April 2, 2026
The Honorable Scott Weiner
Chair
Senate Elections and Constitutional Amendments Committee
California State Senate
1020 N Street
Room 533
Sacramento, CA 95814
SB 970 – opposing electronic ballot return
Dear Chair Weiner and Committee Members:
Brennan Center for Justice, California Voter Foundation, Free Speech for People, Public Citizen, and Verified Voting are writing in opposition to Senate Bill 970/Cervantes which would ultimately allow electronic return of absentee ballots via the internet for certain voters. Our organizations are committed to working to reduce barriers to voting and to ensuring accessible, resilient, secure elections.

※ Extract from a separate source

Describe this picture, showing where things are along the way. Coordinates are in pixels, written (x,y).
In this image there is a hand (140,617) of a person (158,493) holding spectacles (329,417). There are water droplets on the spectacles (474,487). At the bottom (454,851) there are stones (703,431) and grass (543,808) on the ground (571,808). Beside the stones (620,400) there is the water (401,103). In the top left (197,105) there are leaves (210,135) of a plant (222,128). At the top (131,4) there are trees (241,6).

We appreciate and share your commitment to ensuring that all California voters can exercise their right to vote. However, legislation to allow electronic ballot return, via the language in SB 970, would put voters’ ballots at risk and undermine confidence in election results.
The security risks associated with electronic ballot return are severe, well-documented, and broadly acknowledged by the federal government’s top security agencies and the nation’s leading cybersecurity experts.

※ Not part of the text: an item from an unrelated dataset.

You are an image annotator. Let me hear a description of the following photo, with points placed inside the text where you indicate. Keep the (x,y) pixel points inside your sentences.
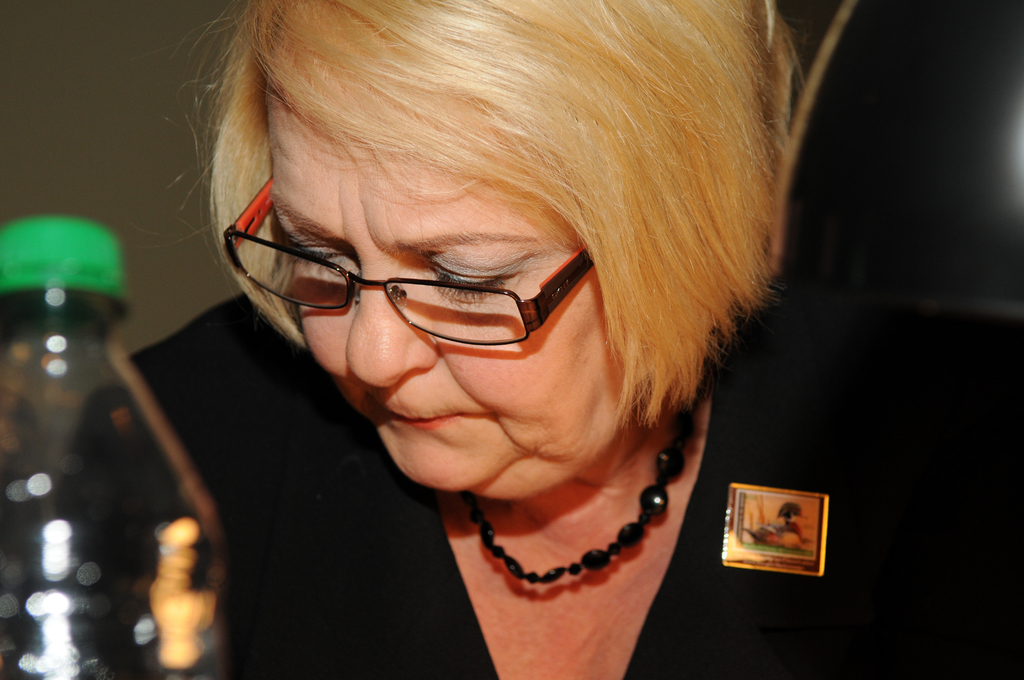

A joint analysis from the Cybersecurity and Infrastructure Security Agency (CISA), the Election Assistance Commission (EAC), the Federal Bureau of Investigation (FBI), and the National Institute of Standards and Technology (NIST), published in 2020, and again in early 2024, classifies electronic ballot return as high risk, capable of enabling attacks that could alter or disrupt election results at scale. As stated in their analysis, “Electronic ballot return faces significant security risks to the confidentiality, integrity, and availability of voted ballots. These risks can ultimately affect the tabulation and results and can occur at scale.”1
Congress shares these concerns. The U.S. Senate Select Committee on Intelligence concluded that no system of online voting has yet established itself as secure and urged states to resist adopting internet voting.2
Independent cybersecurity experts mirror these findings. In 2022, a working group of cybersecurity and cryptography experts convened at the University of California, Berkeley to create standards to govern the security of internet voting systems instead concluded that “the current cybersecurity environment and state of technology makes it infeasible . . . to draft responsible standards.” The group, chaired by former Department of Homeland Security secretary Janet Napolitano, determined that the technology required to secure online ballot return does not exist today, and that a single attacker could potentially alter thousands or even millions of votes.3 The group outlined that electronic ballot return also carries multiple unique vulnerabilities, including malware, denial-of-service attacks, spoofing, identity fraud, and breaches that could expose voters’ private information.4 Any one of these could compromise an election; several could do so without detection. Currently, no federal certification standards exist for electronic ballot return systems.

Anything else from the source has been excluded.